Eu não tinha como ver o que estava acontecendo, mas de vez em quando não sentia o cacete do Júlio no meu cu e nem a boca do meu marido me chupando. Naquela posição era difícil ver a cena, mas me curvei um pouco e consegui ver o Júlio tirando todo o cacete do meu cu e colocando na boca do Afonso, que engolia com vontade. Aquilo me excitou mais ainda. Eu estava sendo comida, sendo chupada e ao mesmo tempo meu marido lambia aquele cacete que entrava e saía do meu rabo.
Nós três gemíamos de prazer. Vendo que o Júlio estava chegando ao orgasmo, Afonso se levantou e pediu que parássemos um pouco.
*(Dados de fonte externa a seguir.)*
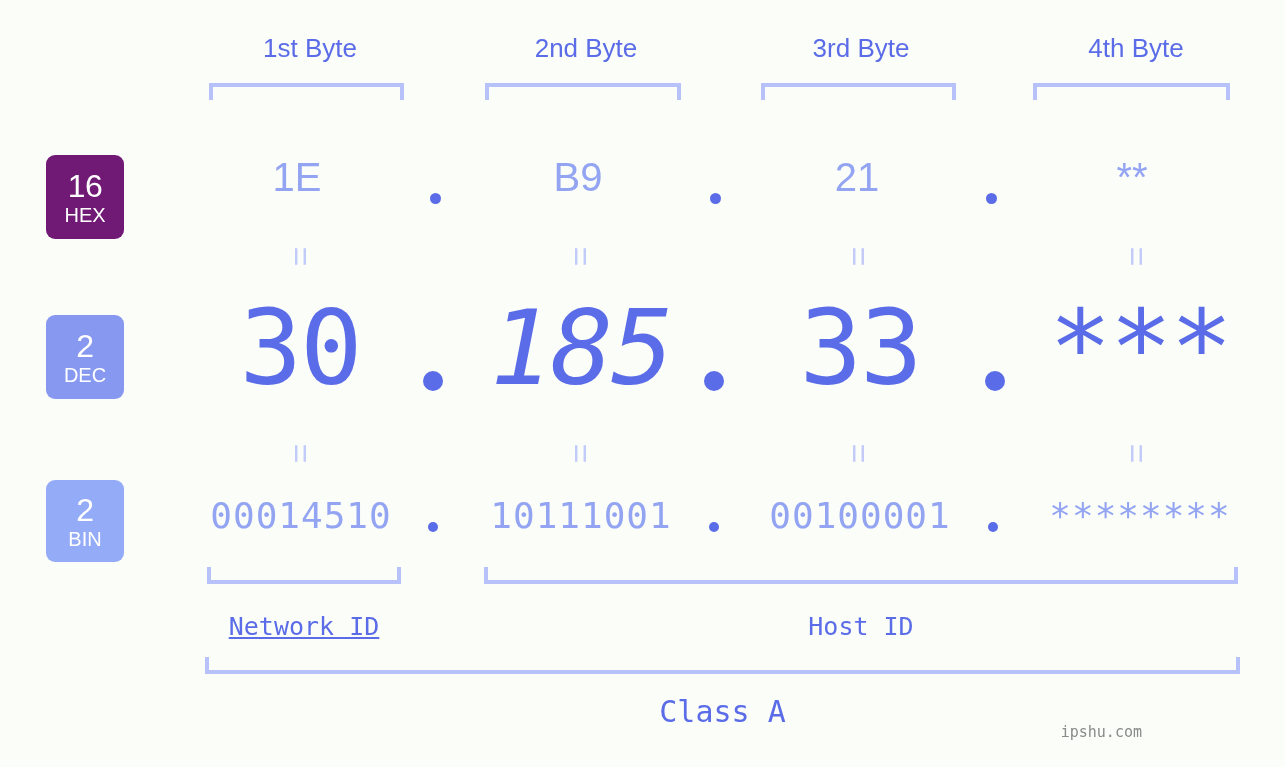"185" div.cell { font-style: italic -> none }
Ele pegou uma caixa de camisinhas, olhou para mim e me pediu que a colocasse no Júlio. Peguei a camisinha e antes que pudesse fazer qualquer movimento o meu marido falou: - Assim não, Renata, põe a camisinha na sua boca. Obedeci e chamei o Júlio, que se aproximou e colocou o cacete bem na frente da minha cara. Encostei a boca naquela pica gostosa e fui descendo, ajudando com as mãos. Ainda não satisfeito, Afonso segurou o cacete do Júlio e acabou de colocar a camisinha.
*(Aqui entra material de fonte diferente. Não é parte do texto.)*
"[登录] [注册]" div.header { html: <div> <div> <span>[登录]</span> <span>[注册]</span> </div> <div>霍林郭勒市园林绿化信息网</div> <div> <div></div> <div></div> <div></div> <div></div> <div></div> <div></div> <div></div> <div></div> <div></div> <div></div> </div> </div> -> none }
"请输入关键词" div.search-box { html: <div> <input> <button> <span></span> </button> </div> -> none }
Senti uma sensação estranha ao ver o meu marido com as suas mãos no cacete de outro homem, mas no fundo gostei. Em seguida Afonso falou: - Pronto! Agora eu quero ver o Júlio gozar dentro do seu cu. Fique de quatro que ele vai te enrabar e gozar dentro do seu rabo. No mesmo instante fiquei de quatro, expondo meu cu para os dois. Júlio ficou de pé atrás de mim e Afonso ficou ao meu lado, de onde podia assistir com detalhes o pau do meu amante fudendo o meu rabo.
Mais um pouco de cuspe foi jogado na minha bunda. Logo em seguida senti a ponta da cabeça do cacete do Júlio encostar no meu buraco. Olhei para trás e vi o Afonso segurando a pica do meu amante. Não sei o porquê, mas aquilo me excitou demais... Vi que o Afonso estava esfregando a pica do Júlio na minha bunda e na minha buceta, deixando a área bem molhada.
Afonso começou a bater uma punheta e falou alto: - Enfia toda essa pica no cu da Renata! Fui penetrada como nunca na minha vida. O rosto do Júlio mudou completamente e ele começou a meter com muita força, como se quisesse me partir em duas. Pensei que a pica dele fosse sair pela minha boca e já não sabia se ia conseguir agüentar por muito mais tempo. Eu podia sentir as bolas do saco dele batendo na minha buceta e tocando o meu grelo.
- Mete! Mete, enfia tudo!, eu ouvia o meu marido dizer para o meu amante enquanto olhava fascinado para mim, com aquela pica enfiada no cu. Júlio gozou e ejaculou dentro do meu cu, ao mesmo tempo em que meu marido também gozou em sua própria mão. Essa experiência foi demais para nós três e caímos deitados na cama, cansados de tanta excitação e gozo. Passamos algum tempo descansando e então o Júlio se levantou e foi tomar um banho.